Oksitosin salgısını teşvik edecek aktiviteler nelerdir?

Oksitosin salgısını tetikleyen faaliyetlerde bulunarak daha mutlu ve sağlıklı bir yaşama sahip olabilmek olası. Bunun için yapılabilecek bazı şeyler şunlar:

  • Sarılmak: Güven ve bağ duygusunun oluşturmanızı sağlar, sakinleştirir. Dokunmak, sık sık temas kurmak, el ele tutuşmak da benzer etkilere sahiptir.
  • Hayal kurmak: İçinde bulunduğunuz mevcut durumun dışına çıkarak; eğlendiren ve heyecanlandıran hayaller kurmak oksitosin hormonunu artırıyor.
  • Eğlenmek: Özellikle kişinin kendi istediği eğlence hayatını yaşaması oksitosin salgısını olumlu etkiliyor.
  • Muhabbet etmek: Kişinin çok sevdiği bir arkadaşıyla konuşması ve eğlenmesi oksitosini harekete geçiriyor.
  • Egzersiz: Meditasyon veya daha farklı bir egzersizlerle meşgul olmak da oksitosin salgısını tetikliyor.
  • Masaj yaptırmak ya da yapmak: Dokunmakla ilgisi olduğu için masaj da oksitosin için önemli bir aktivitedir.
  • Müzik dinlemek: Özellikle pop müzik oksitosine iyi geliyor. Ancak arabesk denilen müzik türü aksi bir etki gösteriyor. Dolayısıyla hareketli pop müzik türüyle oksitosin salgısını sağlanabilir.
  • Doğayı sevmek: Doğa gezileriyle yeni yerlerin keşfedilmesi oksitosini etkiliyor. Estetikle ilgili olan her şeyi anlamaya ve sevmeye çalışmak da aynı görevi görüyor.

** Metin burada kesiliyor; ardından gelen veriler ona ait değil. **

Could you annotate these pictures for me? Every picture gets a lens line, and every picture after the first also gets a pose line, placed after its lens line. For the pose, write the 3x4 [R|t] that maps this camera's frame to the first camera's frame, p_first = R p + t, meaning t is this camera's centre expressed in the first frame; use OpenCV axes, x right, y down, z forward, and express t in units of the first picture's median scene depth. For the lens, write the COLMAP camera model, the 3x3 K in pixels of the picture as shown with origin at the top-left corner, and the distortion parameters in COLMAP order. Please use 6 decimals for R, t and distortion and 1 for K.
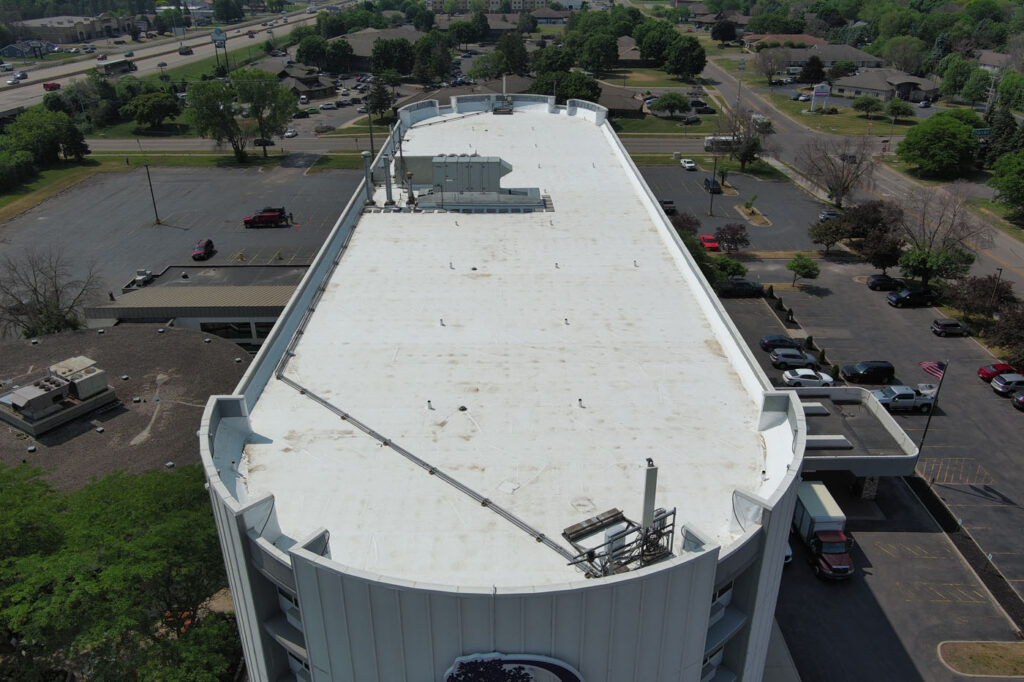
lens RADIAL K [[786.5, 0, 512.8], [0, 786.5, 348.5], [0, 0, 1]] dist [0.016867, -0.009171]
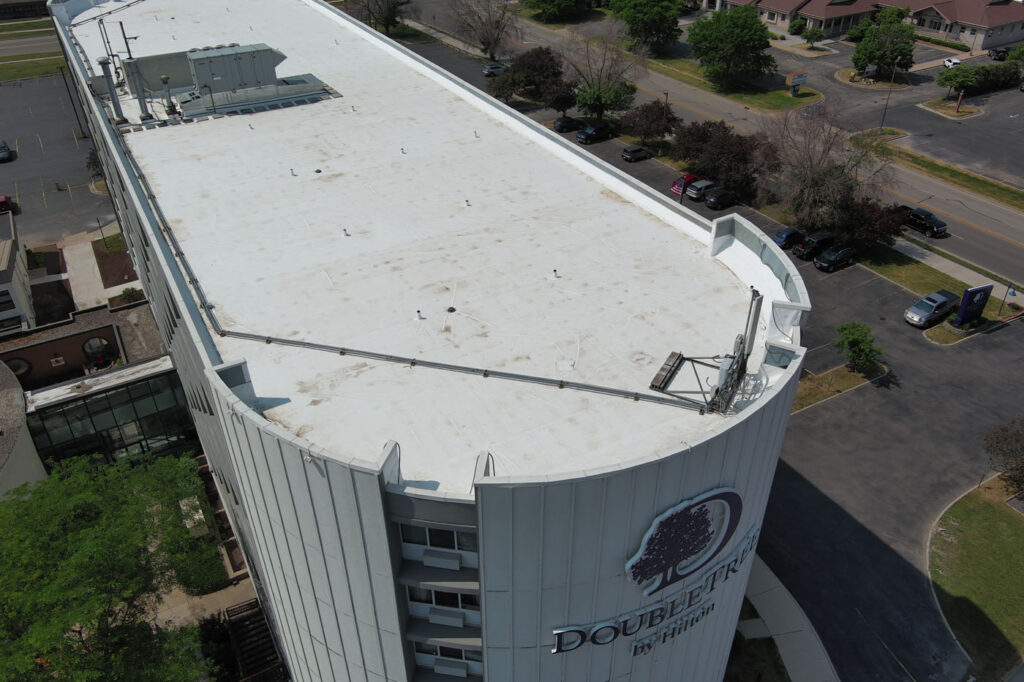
lens RADIAL K [[786.5, 0, 512.8], [0, 786.5, 348.5], [0, 0, 1]] dist [0.016867, -0.009171]
pose [[0.872266, -0.283041, 0.398798, -0.117219], [0.221912, 0.955780, 0.192977, -0.013678], [-0.435783, -0.079829, 0.896504, 0.032419]]
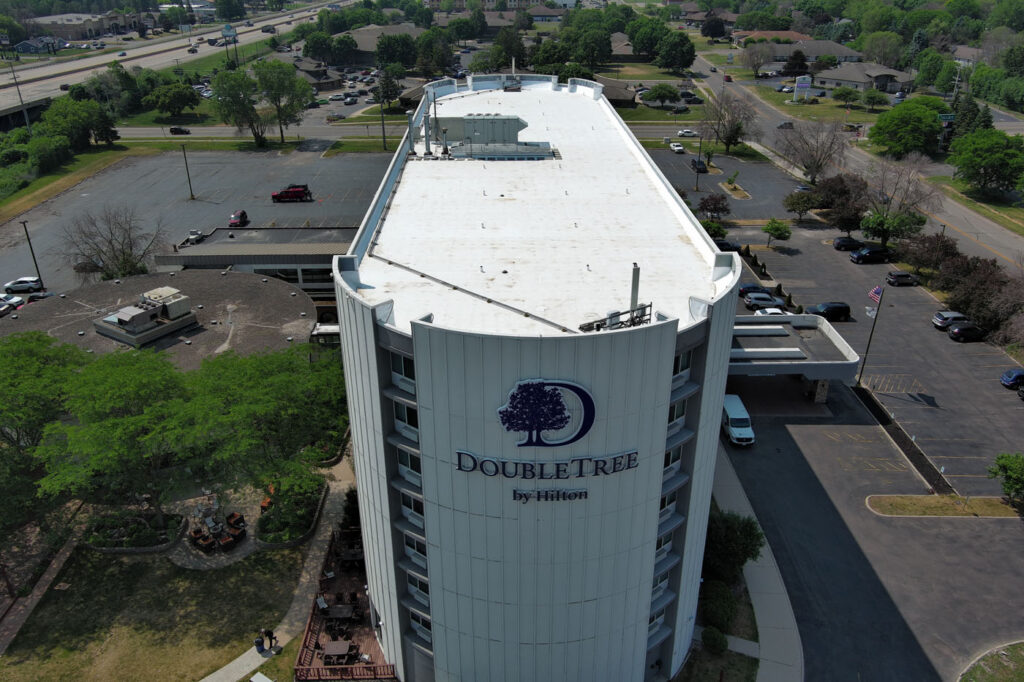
lens RADIAL K [[786.5, 0, 512.8], [0, 786.5, 348.5], [0, 0, 1]] dist [0.016867, -0.009171]
pose [[0.999967, -0.002987, 0.007545, -0.018076], [0.002985, 0.999996, 0.000190, 0.064033], [-0.007545, -0.000167, 0.999972, -0.124052]]
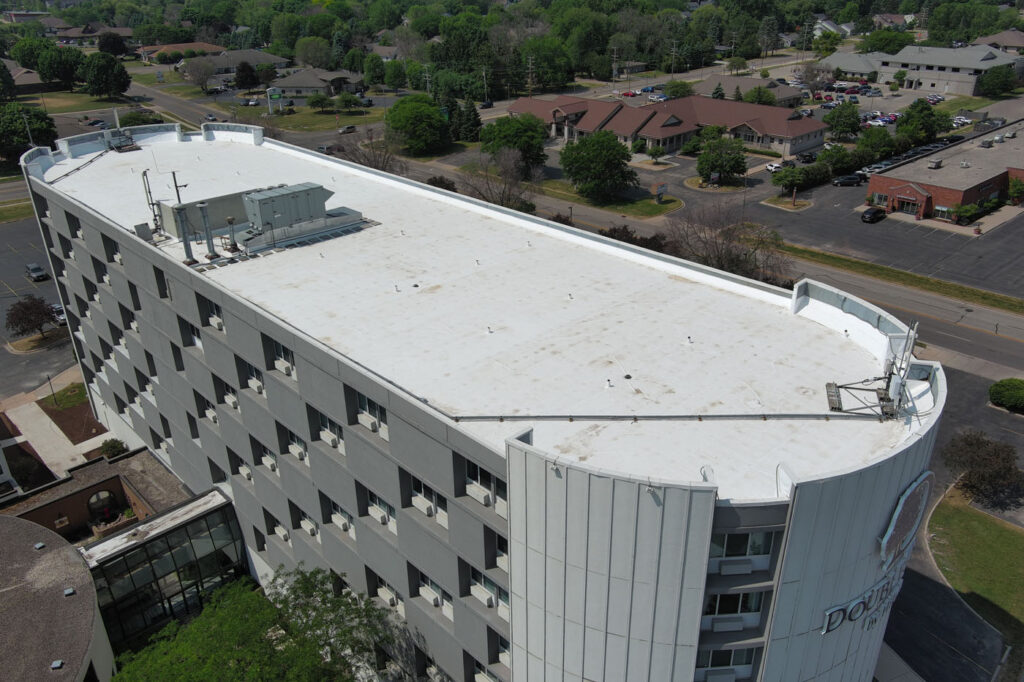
lens RADIAL K [[788.5, 0, 513.9], [0, 788.5, 351.6], [0, 0, 1]] dist [0.019384, -0.007070]
pose [[0.726862, -0.314401, 0.610593, -0.256484], [0.317283, 0.942223, 0.107461, -0.038893], [-0.609100, 0.115621, 0.784620, 0.063285]]
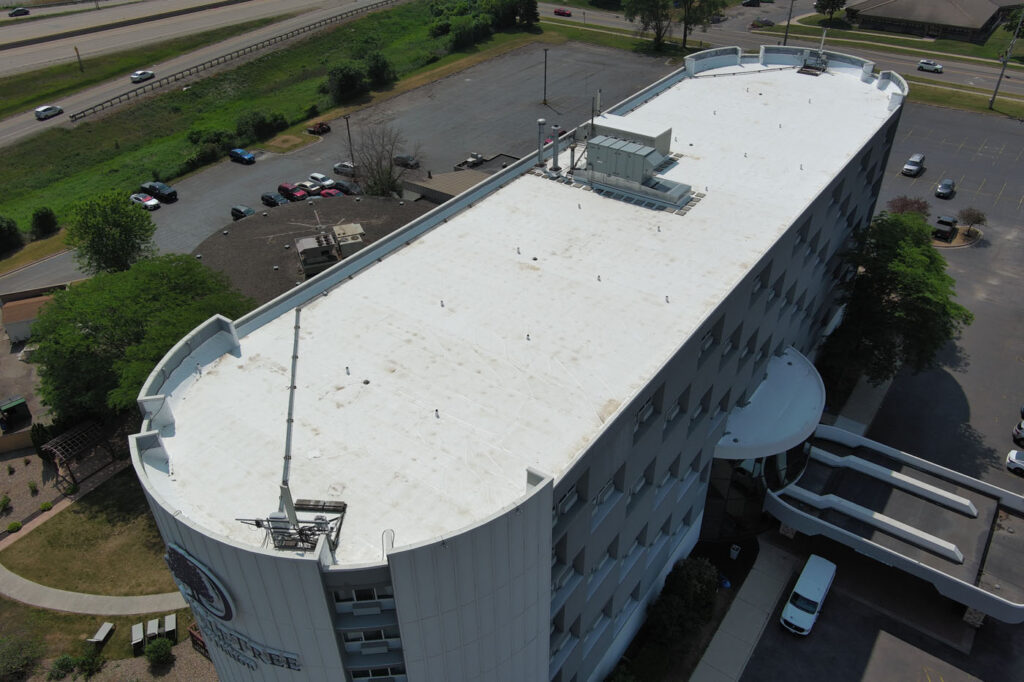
lens RADIAL K [[786.5, 0, 512.8], [0, 786.5, 348.5], [0, 0, 1]] dist [0.016867, -0.009171]
pose [[0.807258, 0.339708, -0.482631, 0.218350], [-0.257211, 0.938497, 0.230362, -0.099285], [0.531204, -0.061824, 0.844985, 0.013510]]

Bunlarla beraber daha farklı aktiviteler de oksitosin salgısını çalıştırıyor. İyilik yapmak, hayvan beslemek veya aşık olmak gibi. Kendi değerleriniz ve dünyanıza en uygun yolu seçerek oksitosin bezlerini besleyebilmeniz mümkündür. Böylece bedensel ve ruhsal açıdan daha dingin bir yapıya sahip olabilirsiniz. Sosyal ilişkilerinizde kendinize daha fazla güvenebilirsiniz.
Oksitosin salgısını hangi yiyecekler artırıyor?

Beslenme alışkanlıklarında yapılacak değişiklikle oksitosin salgısına yardımcı olunabiliyor. Tahıl grubu yiyecekler, tropik meyveler ve protein içerikli gıdalar oksitosin salgısını besliyor. Ayrıca bol su içilmesi ve B grubu vitaminlere sahip gıdaların tercih edilmesi de aynı etkiyi gösteriyor.